Os ministros do novo governo tomaram posse diante do presidente conservador Andrjez Duda, aliado do Executivo anterior do Partido Lei e Justiça (PiS).

Tusk, que foi primeiro-ministro de 2007 a 2014, prometeu restabelecer a posição da Polônia dentro da União Europeia (UE), após as relações tensas do Executivo anterior com Bruxelas.

O ex-presidente do Conselho Europeu (2014-2019) também afirmou que a ajuda à Ucrânia, devastada pela guerra, será uma prioridade de seu governo. 

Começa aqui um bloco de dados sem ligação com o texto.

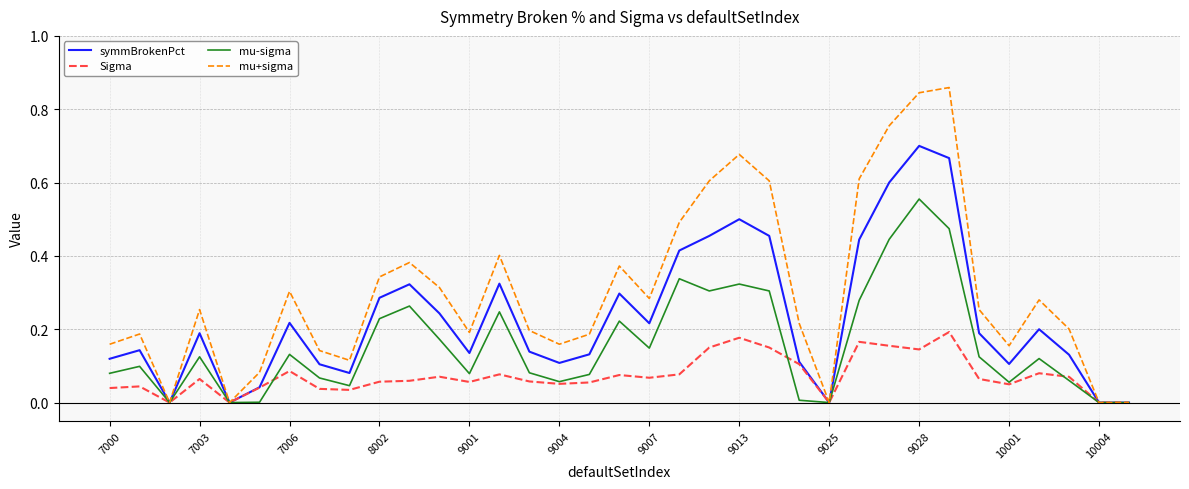

Which series has the widest spread of values?

mu+sigma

O novo gabinete de Tusk inclui Radoslaw Sikorski como ministro das Relações Exteriores - cargo que ele já havia ocupado - e Adam Bodnar como ministro da Justiça.

O PiS conquistou o maior número de deputados nas eleições gerais de outubro, mas fracassou nas negociações para estabelecer uma coalizão viável e assegurar o apoio para um governo minoritário.

A Coalizão Cívica de Tusk foi a segunda mais votada nas eleições, mas conseguiu estabelecer uma aliança com dois pequenos grupos pró-Europa da oposição, a Terceira Via e a Esquerda, o que rendeu apoio suficiente para fastar o PiS do poder.

O novo governo provavelmente enfrentará batalhas diárias com os legisladores do PiS. Além disso, o partido ainda mantém aliados na presidência, no Banco Central e no Supremo Tribunal, assim como em diversas instituições judiciais e financeiras estatais.

O presidente Duda, que tem mandato até 2025, poderia utilizar seu direito de veto para barrar os projetos de lei do novo governo.